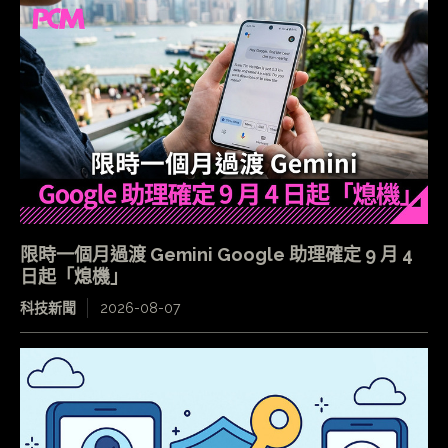
限時一個月過渡 Gemini Google 助理確定 9 月 4
日起「熄機」
科技新聞
2026-08-07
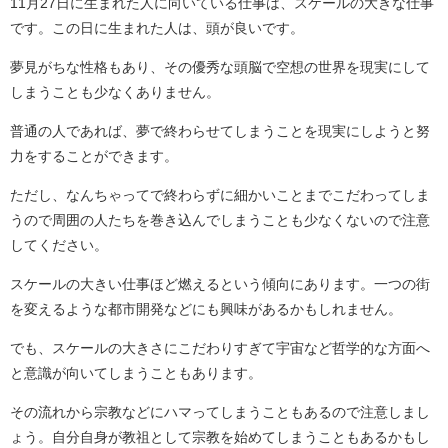
11月27日に生まれた人に向いている仕事は、スケールの大きな仕事
です。この日に生まれた人は、頭が良いです。
夢見がちな性格もあり、その優秀な頭脳で空想の世界を現実にして
しまうことも少なくありません。
普通の人であれば、夢で終わらせてしまうことを現実にしようと努
力をすることができます。
ただし、なんちゃってで終わらずに細かいことまでこだわってしま
うので周囲の人たちを巻き込んでしまうことも少なくないので注意
してください。
スケールの大きい仕事ほど燃えるという傾向にあります。一つの街
を変えるような都市開発などにも興味があるかもしれません。
でも、スケールの大きさにこだわりすぎて宇宙など哲学的な方面へ
と意識が向いてしまうこともあります。
その流れから宗教などにハマってしまうこともあるので注意しまし
ょう。自分自身が教祖として宗教を始めてしまうこともあるかもし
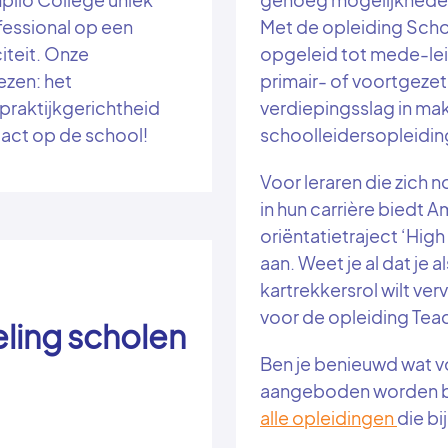
ofessional op een
Met de opleiding Scho
citeit. Onze
opgeleid tot mede-lei
ezen: het
primair- of voortgezet 
praktijkgerichtheid
verdiepingsslag in ma
mpact op de school!
schoolleidersopleidin
Voor leraren die zich 
in hun carrière biedt 
oriëntatietraject ‘Hig
aan. Weet je al dat je a
kartrekkersrol wilt ver
voor de opleiding Tea
ling scholen
Ben je benieuwd wat v
aangeboden worden bi
alle opleidingen
die bi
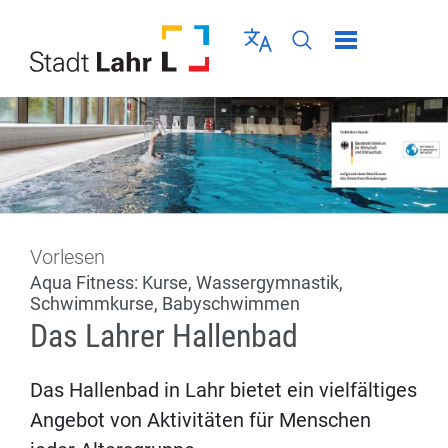
Direkt zur Navigation springen
Direkt zum Inhalt springen
Menü schließen
Sprache wählen
Seiten-Suche abschic
Vorlesen
Aqua Fitness: Kurse, Wassergymnastik,
Schwimmkurse, Babyschwimmen
Das Lahrer Hallenbad
Das Hallenbad in Lahr bietet ein vielfältiges
Angebot von Aktivitäten für Menschen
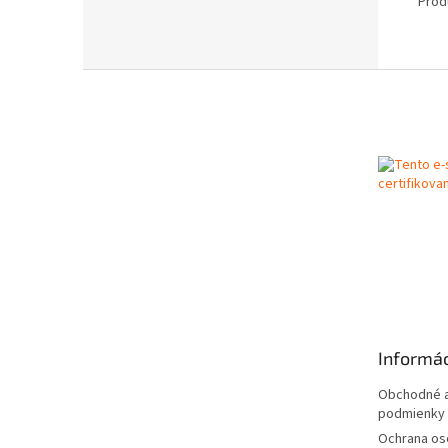
Prod
Z
á
p
ä
t
i
e
Informác
Obchodné a
podmienky
Ochrana os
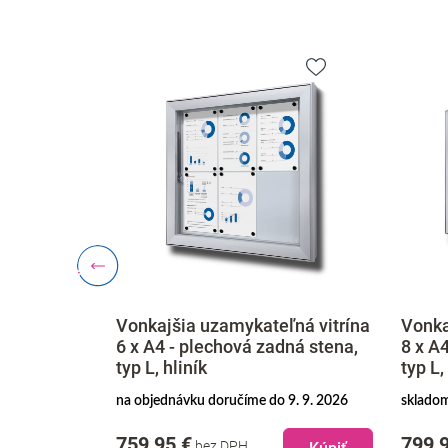
ľná vitrína
Vonkajšia uzamykateľná vitrína
Vonka
dná stena,
8 x A4 - plechová zadná stena,
9 x A
typ L, hliník
typ L,
9. 9. 2026
skladom doručíme do 12. 8. 2026
skladom
799,95 €
809,
bez DPH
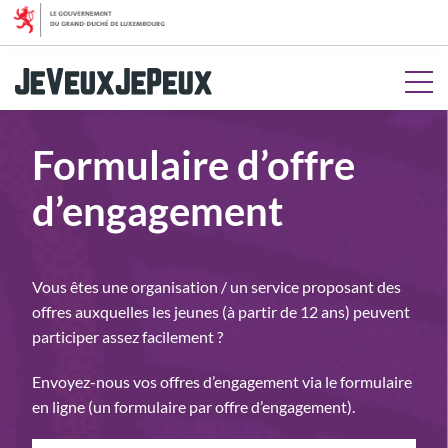
Aller au menu
Aller au contenu
Aller à la recherche
Aller au pied de page
Formulaire d’offre
d’engagement
Vous êtes une organisation / un service proposant des
offres auxquelles les jeunes (à partir de 12 ans) peuvent
participer assez facilement ?
Envoyez-nous vos offres d’engagement via le formulaire
en ligne (un formulaire par offre d’engagement).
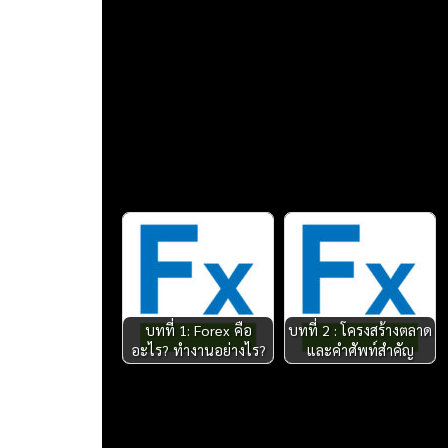
วิดีโอสอนเทรด forex เริ่มต้น บทที่ 3
วิธีเปิดบัญชี
ข้อมูลสำหรับผู้สนใจลงทุนในตลาด Forex ค่าเงินต่า
EXNESS ก่อตั้งขึ้นในปี 2008 EXNESS (CY) LTD 
Securities and Exchange Commission (CySEC)
บทความ forex อื่นที่น่าสนใจ :
บทที่ 1: Forex คือ
บทที่ 2 : โครงสร้างตลาด
อะไร? ทำงานอย่างไร?
และคำศัพท์สำคัญ
Posted in
วีดีโอสอนเทรด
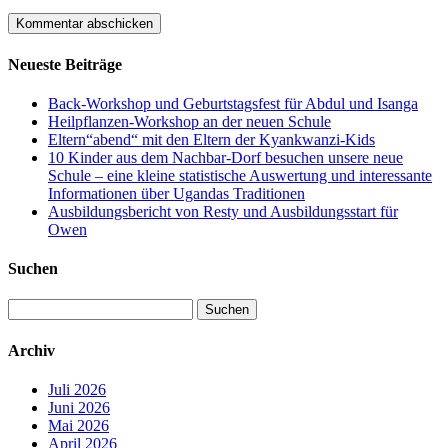
Neueste Beiträge
Back-Workshop und Geburtstagsfest für Abdul und Isanga
Heilpflanzen-Workshop an der neuen Schule
Eltern“abend“ mit den Eltern der Kyankwanzi-Kids
10 Kinder aus dem Nachbar-Dorf besuchen unsere neue
Schule – eine kleine statistische Auswertung und interessante
Informationen über Ugandas Traditionen
Ausbildungsbericht von Resty und Ausbildungsstart für
Owen
Suchen
Suchen
nach:
Archiv
Juli 2026
Juni 2026
Mai 2026
April 2026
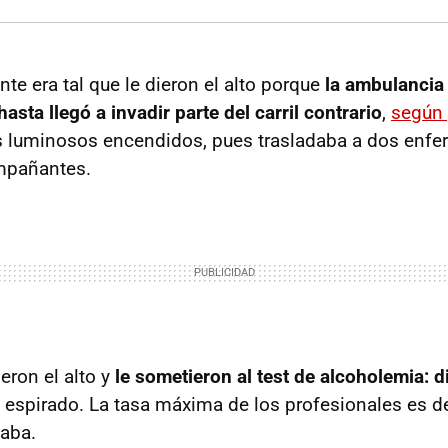
nte era tal que le dieron el alto porque
la ambulancia
sta llegó a invadir parte del carril contrario
,
según 
s luminosos encendidos, pues trasladaba a dos enfe
mpañantes.
eron el alto y
le sometieron al test de alcoholemia: d
 espirado. La tasa máxima de los profesionales es de
caba.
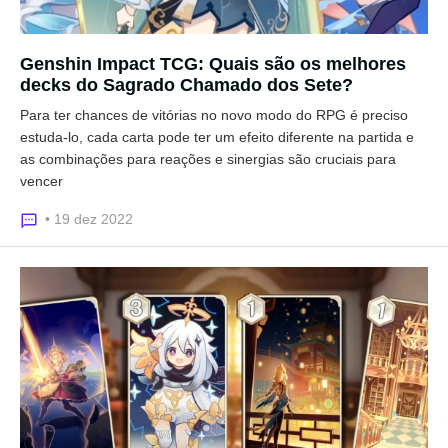
Genshin Impact TCG: Quais são os melhores
decks do Sagrado Chamado dos Sete?
Para ter chances de vitórias no novo modo do RPG é preciso
estuda-lo, cada carta pode ter um efeito diferente na partida e
as combinações para reações e sinergias são cruciais para
vencer
• 19 dez 2022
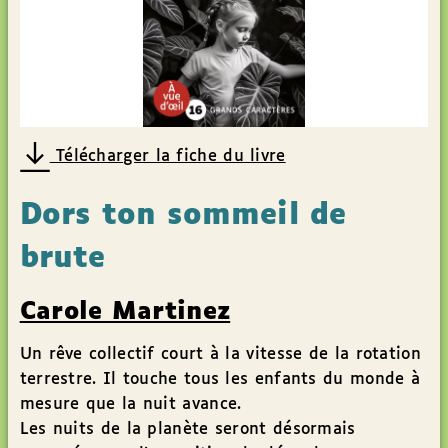
Télécharger la fiche du livre
Dors ton sommeil de
brute
Carole Martinez
Un rêve collectif court à la vitesse de la rotation
terrestre. Il touche tous les enfants du monde à
mesure que la nuit avance.
Les nuits de la planète seront désormais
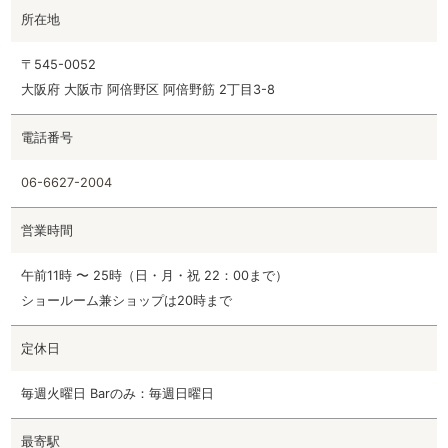
所在地
〒545-0052
大阪府 大阪市 阿倍野区 阿倍野筋 2丁目3-8
電話番号
06-6627-2004
営業時間
午前11時 〜 25時（日・月・祝 22：00まで）
ショールーム兼ショップは20時まで
定休日
毎週火曜日 Barのみ：毎週日曜日
最寄駅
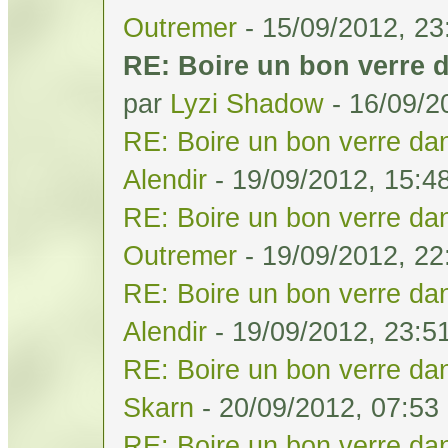
Outremer
- 15/09/2012, 23
RE: Boire un bon verre d
par
Lyzi Shadow
- 16/09/2
RE: Boire un bon verre dan
Alendir
- 19/09/2012, 15:4
RE: Boire un bon verre dan
Outremer
- 19/09/2012, 22
RE: Boire un bon verre dan
Alendir
- 19/09/2012, 23:5
RE: Boire un bon verre dan
Skarn
- 20/09/2012, 07:53
RE: Boire un bon verre dan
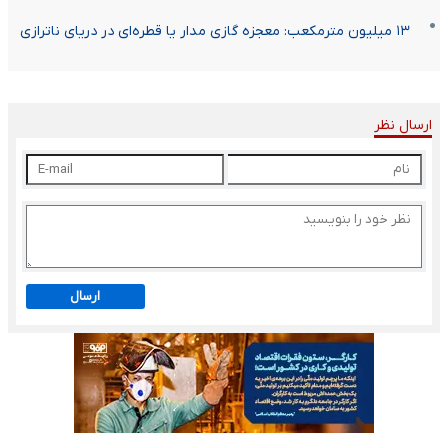
۱۳ میلیون مترمکعب: معجزه گازی مدار یا قطره‌ای در دریای ناترازی
ارسال نظر
ارسال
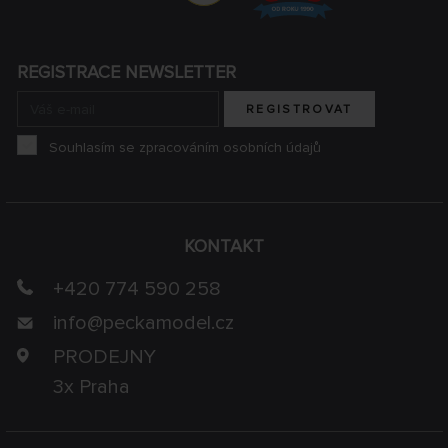
REGISTRACE NEWSLETTER
REGISTROVAT
Souhlasím se zpracováním osobních údajů
KONTAKT
+420 774 590 258
info@
peckamodel.cz
PRODEJNY
3x Praha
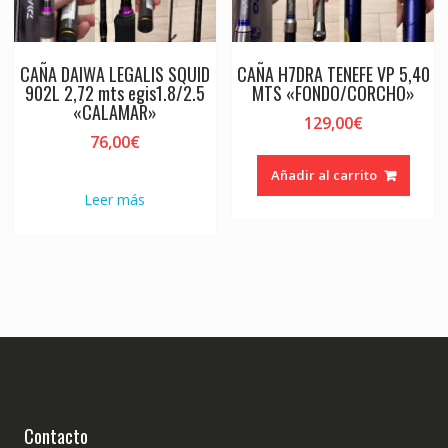
CAÑA DAIWA LEGALIS SQUID
CAÑA H7DRA TENEFE VP 5,40
902L 2,72 mts egis1.8/2.5
MTS «FONDO/CORCHO»
«CALAMAR»
129,00
€
76,00
€
Añadir al carrito
Leer más
Contacto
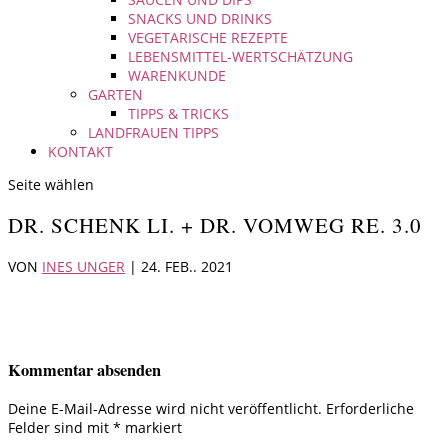
SNACKS UND DRINKS
VEGETARISCHE REZEPTE
LEBENSMITTEL-WERTSCHÄTZUNG
WARENKUNDE
GARTEN
TIPPS & TRICKS
LANDFRAUEN TIPPS
KONTAKT
Seite wählen
DR. SCHENK LI. + DR. VOMWEG RE. 3.0
VON
INES UNGER
|
24. FEB.. 2021
Kommentar absenden
Deine E-Mail-Adresse wird nicht veröffentlicht.
Erforderliche
Felder sind mit
*
markiert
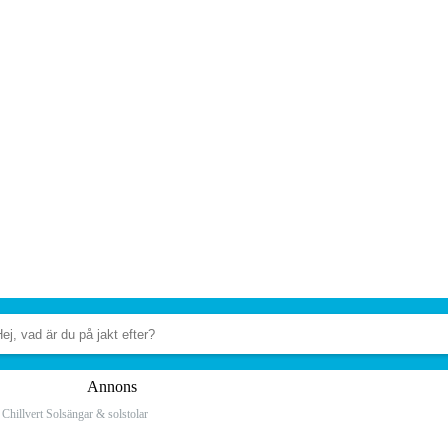
Annons
Chillvert Solsängar & solstolar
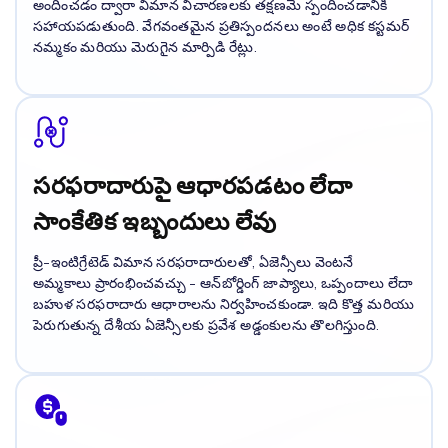
అందించడం ద్వారా విమాన విచారణలకు తక్షణమే స్పందించడానికి
సహాయపడుతుంది. వేగవంతమైన ప్రతిస్పందనలు అంటే అధిక కస్టమర్
నమ్మకం మరియు మెరుగైన మార్పిడి రేట్లు.
సరఫరాదారుపై ఆధారపడటం లేదా
సాంకేతిక ఇబ్బందులు లేవు
ప్రీ-ఇంటిగ్రేటెడ్ విమాన సరఫరాదారులతో, ఏజెన్సీలు వెంటనే
అమ్మకాలు ప్రారంభించవచ్చు - ఆన్‌బోర్డింగ్ జాప్యాలు, ఒప్పందాలు లేదా
బహుళ సరఫరాదారు ఆధారాలను నిర్వహించకుండా. ఇది కొత్త మరియు
పెరుగుతున్న దేశీయ ఏజెన్సీలకు ప్రవేశ అడ్డంకులను తొలగిస్తుంది.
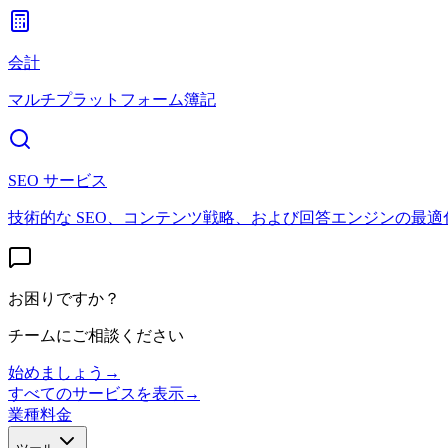
会計
マルチプラットフォーム簿記
SEO サービス
技術的な SEO、コンテンツ戦略、および回答エンジンの最適
お困りですか？
チームにご相談ください
始めましょう
→
すべてのサービスを表示
→
業種
料金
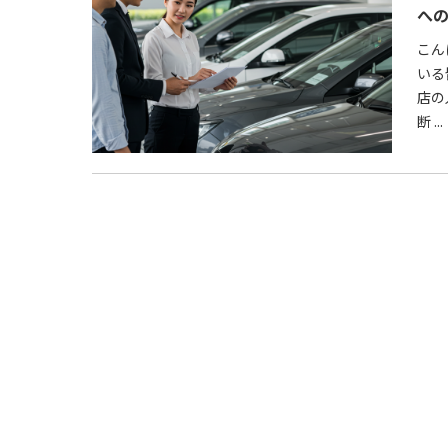
へ
こん
いる
店の
断 ...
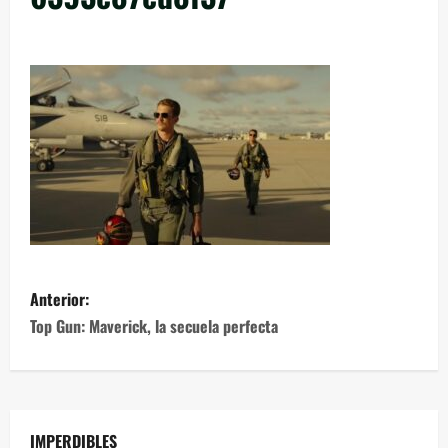
Anterior:
Top Gun: Maverick, la secuela perfecta
IMPERDIBLES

....................

> WHAT THIS TASK INVOLVES:
Starting from the line with "Sprache wählen" in the records above, repeat each line exactly until you have written the line with "Dors ton sommeil de", then stop; drop the pictures.

> ANSWER BOX:
Sprache wählen
Seiten-Suche abschic
Vorlesen
Aqua Fitness: Kurse, Wassergymnastik,
Schwimmkurse, Babyschwimmen
Das Lahrer Hallenbad
Das Hallenbad in Lahr bietet ein vielfältiges
Angebot von Aktivitäten für Menschen
Prod
Z
á
p
ä
t
i
e
Informác
Obchodné a
podmienky
Ochrana os
ľná vitrína
Vonkajšia uzamykateľná vitrína
Vonka
dná stena,
8 x A4 - plechová zadná stena,
9 x A
typ L, hliník
typ L,
9. 9. 2026
skladom doručíme do 12. 8. 2026
skladom
799,95 €
809,
bez DPH
Aller au menu
Aller au contenu
Aller à la recherche
Aller au pied de page
Formulaire d’offre
d’engagement
Vous êtes une organisation / un service proposant des
offres auxquelles les jeunes (à partir de 12 ans) peuvent
participer assez facilement ?
Envoyez-nous vos offres d’engagement via le formulaire
en ligne (un formulaire par offre d’engagement).
วิดีโอสอนเทรด forex เริ่มต้น บทที่ 3
วิธีเปิดบัญชี
ข้อมูลสำหรับผู้สนใจลงทุนในตลาด Forex ค่าเงินต่า
EXNESS ก่อตั้งขึ้นในปี 2008 EXNESS (CY) LTD 
Securities and Exchange Commission (CySEC)
บทความ forex อื่นที่น่าสนใจ :
บทที่ 1: Forex คือ
บทที่ 2 : โครงสร้างตลาด
อะไร? ทำงานอย่างไร?
และคำศัพท์สำคัญ
Posted in
วีดีโอสอนเทรด
Neueste Beiträge
Back-Workshop und Geburtstagsfest für Abdul und Isanga
Heilpflanzen-Workshop an der neuen Schule
Eltern“abend“ mit den Eltern der Kyankwanzi-Kids
10 Kinder aus dem Nachbar-Dorf besuchen unsere neue
Schule – eine kleine statistische Auswertung und interessante
Informationen über Ugandas Traditionen
Ausbildungsbericht von Resty und Ausbildungsstart für
Owen
Suchen
Suchen
nach:
Archiv
Juli 2026
Juni 2026
Mai 2026
April 2026
nte era tal que le dieron el alto porque
la ambulancia
sta llegó a invadir parte del carril contrario
,
según 
s luminosos encendidos, pues trasladaba a dos enfe
mpañantes.
eron el alto y
le sometieron al test de alcoholemia: d
 espirado. La tasa máxima de los profesionales es de
caba.
Genshin Impact TCG: Quais são os melhores
decks do Sagrado Chamado dos Sete?
Para ter chances de vitórias no novo modo do RPG é preciso
estuda-lo, cada carta pode ter um efeito diferente na partida e
as combinações para reações e sinergias são cruciais para
vencer
• 19 dez 2022
Télécharger la fiche du livre
Dors ton sommeil de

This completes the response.